Ao separar a sociedade em dois segmentos distintos (os que estão em posição dominante e os demais), o discurso aponta para um tipo de superioridade que costuma ser acolhido como natural. Principalmente quando está escudado em cargos públicos e títulos acadêmicos. Basta exibir a identificação funcional e esperar pela vassalagem.

Como adição, a declaração reforça a separação social através da eficiência econômica. O uso da expressão caríssima, que, obviamente, não se refere ao carinho ou ao afeto pelo conhecimento, está ligado à precificação do saber. A biblioteca (local em que as informações estão armazenadas) é percebida como mercadoria – que somente está ao alcance dos consumidores que possuem condições financeiras para comprar livros importados.

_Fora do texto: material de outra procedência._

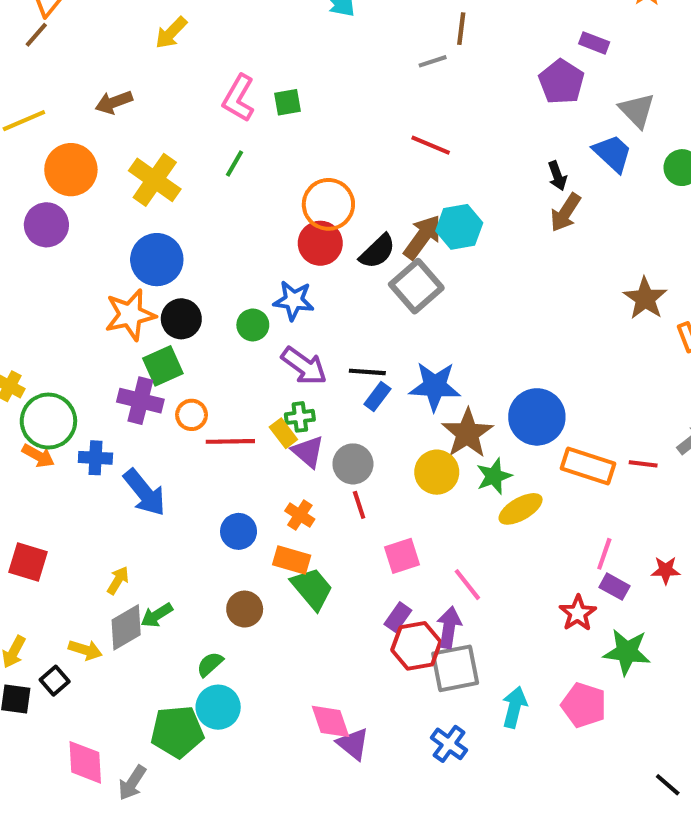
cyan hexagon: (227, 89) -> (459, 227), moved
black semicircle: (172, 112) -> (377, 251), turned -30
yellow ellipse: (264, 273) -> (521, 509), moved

Os livros importados (e as diversas teorias exógenas que abordam) significam uma melhor preparação para a análise e o poder de decisão em casos concretos? Duvidosa percepção do contexto – exceto se estiver escorada em um projeto de poder. E que visa bloquear quaisquer possibilidades de contestação, porque supõe contemplar a verdade ou, na pior das hipóteses, o melhor sofisma. 

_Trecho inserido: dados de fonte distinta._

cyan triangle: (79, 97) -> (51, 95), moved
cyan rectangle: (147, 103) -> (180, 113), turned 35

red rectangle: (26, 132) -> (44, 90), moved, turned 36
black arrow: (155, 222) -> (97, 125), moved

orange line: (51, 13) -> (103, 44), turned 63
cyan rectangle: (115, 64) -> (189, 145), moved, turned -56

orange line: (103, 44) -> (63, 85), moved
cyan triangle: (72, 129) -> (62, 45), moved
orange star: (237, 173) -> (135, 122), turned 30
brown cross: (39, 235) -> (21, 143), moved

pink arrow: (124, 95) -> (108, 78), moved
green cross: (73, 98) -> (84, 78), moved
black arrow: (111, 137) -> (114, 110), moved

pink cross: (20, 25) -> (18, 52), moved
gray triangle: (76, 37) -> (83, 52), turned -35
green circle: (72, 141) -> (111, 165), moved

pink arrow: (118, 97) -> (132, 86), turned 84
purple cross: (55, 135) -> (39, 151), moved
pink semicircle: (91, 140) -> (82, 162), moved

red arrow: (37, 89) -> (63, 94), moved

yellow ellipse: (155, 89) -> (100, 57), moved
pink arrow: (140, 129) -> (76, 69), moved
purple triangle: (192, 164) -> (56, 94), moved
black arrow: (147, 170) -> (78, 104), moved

Por trás desse tipo de procedimento, existe o inevitável desvio da atenção através do vitimismo. Ao sugerir que – para conseguir o êxito profissional – é necessário sacrificar a vida particular e renunciar aos prazeres mundanos, induz a proposição de que a aquisição do saber se assemelha ao martírio. Esse pensamento, que equivale ao uso do cilício, retoma algumas práticas que fariam sucesso na Idade Média.

Por fim, o uso de argumentos escorados na meritocracia (eu comprei livros caríssimos, eu passo os finais de semana estudando) faz da violência psicológica (o carteiraço) outro tipo de repressão – que almeja obter o mesmo efeito da violência física.